Ringtones, those song snippets that announce incoming mobile phone calls, are making noise at the top of the pop charts and on the bottom line of multibillion-dollar businesses. Young cell-phone users see a chance to show off their musical taste and customise an important gadget.
Music labels and cell-phone providers see a chance to build a vibrant, piracy-proof market for songs, video clips and other mobile entertainment.
Ringtones have emerged as a promising source of revenue for music publishers and record labels still struggling to connect with a generation used to getting music for free through Internet "peer to peer" services. Ringtone sales topped four billion dollars worldwide in 2004 and 300 million dollars in the United States, according to the market research firm Consect.
While download services like's iTunes seem to have settled on a standard price of 99 cents per song, ringtone sellers can charge two to three times as much for a 15-second snippet.
"This is not a fad that will go away in the next year or so," said Thomas Hesse, president of global digital business at Sony BMG Music Entertainment.
Billboard magazine, the music industry's top trade publication, launched a sales chart for ringtones last October.

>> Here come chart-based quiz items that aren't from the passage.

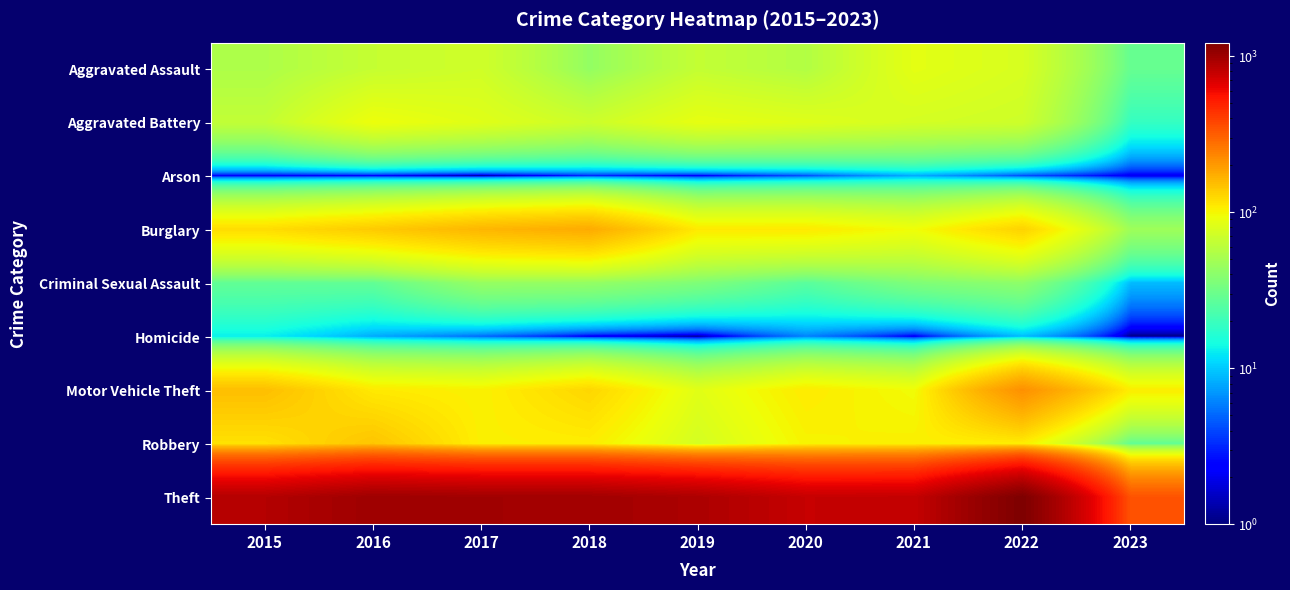

Reading left to right, transcribe all the data shown in this chart.

Aggravated Assault: 2015=54	2016=66	2017=72	2018=43	2019=65	2020=56	2021=86	2022=77	2023=29
Aggravated Battery: 2015=64	2016=93	2017=83	2018=70	2019=88	2020=82	2021=75	2022=71	2023=19
Arson: 2015=2	2016=2	2017=1	2018=3	2019=2	2020=4	2021=8	2022=4	2023=2
Burglary: 2015=121	2016=139	2017=162	2018=176	2019=110	2020=110	2021=95	2022=131	2023=47
Criminal Sexual Assault: 2015=28	2016=28	2017=44	2018=43	2019=36	2020=26	2021=36	2022=41	2023=9
Homicide: 2015=13	2016=8	2017=5	2018=2	2019=1	2020=6	2021=2	2022=9	2023=1
Motor Vehicle Theft: 2015=152	2016=110	2017=104	2018=127	2019=84	2020=109	2021=96	2022=216	2023=107
Robbery: 2015=117	2016=145	2017=105	2018=107	2019=75	2020=102	2021=105	2022=107	2023=28
Theft: 2015=874	2016=999	2017=979	2018=977	2019=914	2020=783	2021=791	2022=1222	2023=341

"We knew it was an area of revenue that had record companies excited, but I don't think we were really prepared for the dimension of success we were seeing," said Billboard senior analyst and charts editor Geoff Mayfield. Now the number one ringtone typically outsells the number one download, Mayfield said. Hits like "My Goodies" by R&B singer Ciara have sold over one million ringtones.
Ringtones are even invading the pop music charts. In Britain, a song inspired by a ringtone of a cartoon frog kept mega-sellers Oasis and Coldplay from the top singles chart spot last month.

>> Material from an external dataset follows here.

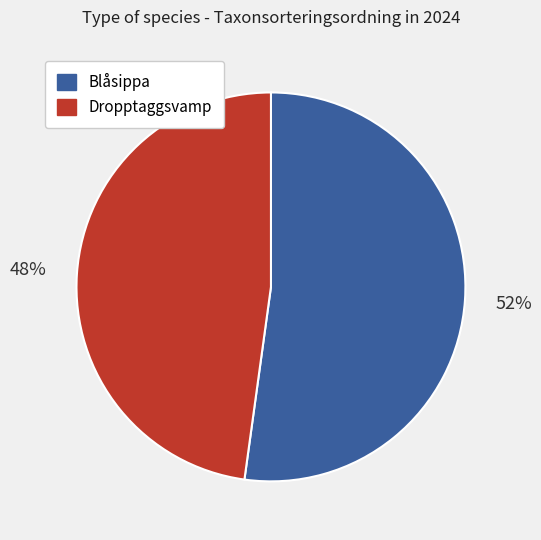

Is it true that Dropptaggsvamp is 48% of the pie?

True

"Crazy Frog Axel F", a remake of the 1980s synth-pop hit by Harold Faltermeyer, has boosted sales of Jamster's "Crazy Frog" ringtone as well, said an official at the company that owns the rights to both. "We've seen very compelling ways to promote the ringtone and promote the single. It's sort of a virtuous cycle," said Dan Mosher, the US head of Jamster, a ringtone seller owned by VeriSign.
Until recently, most phones could only handle synthesised arrangements of pop songs, known as "polyphonics" or single-note "monophonics" that sound like doorbell chimes.

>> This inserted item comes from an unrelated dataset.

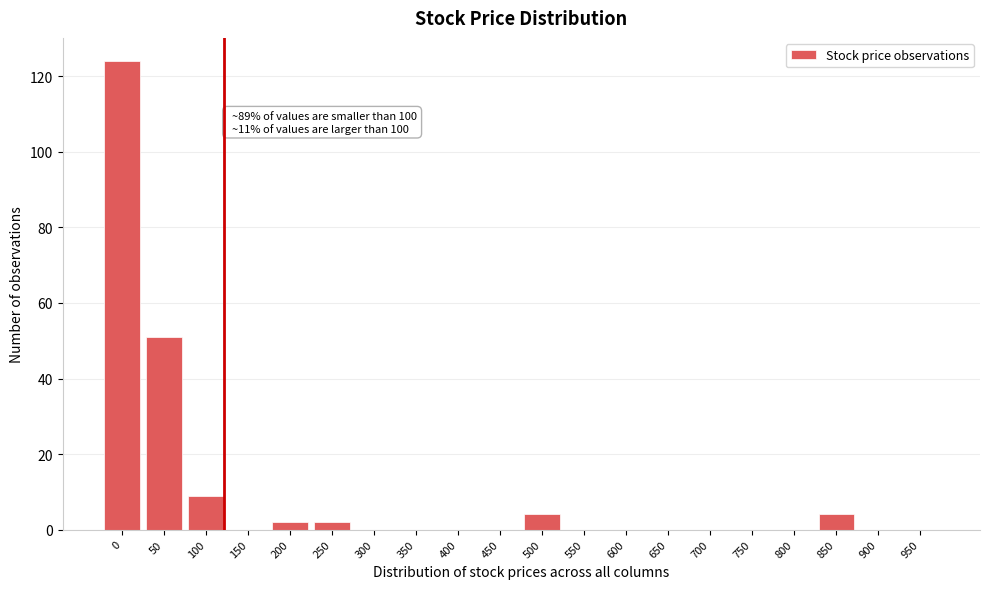

Reading left to right, list all the values displayed in this chart.

0=124	50=51	100=9	150=0	200=2	250=2	300=0	350=0	400=0	450=0	500=4	550=0	600=0	650=0	700=0	750=0	800=0	850=4	900=0	950=0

But the technology took a big step forward last year with phones that could play actual song recordings by original artists, known as "master tones" in the industry's jargon. "Ringback tones," which play music while a call is being connected, are another new feature.
While polyphonics and monophonics only provide royalties for songwriters and song publishers, the new forms generate payments for record companies and recording artists as well. Some see even more ambitious commercial use of mobile phones in the future.
"Ultimately we believe the phone will be the player of choice for mobile music," said Sony's Hesse.
Sony BMG already makes as much money from ringtones as it does from computer-based digital downloads, and ringtone revenues at rival EMI Group only slightly trail those from song downloads.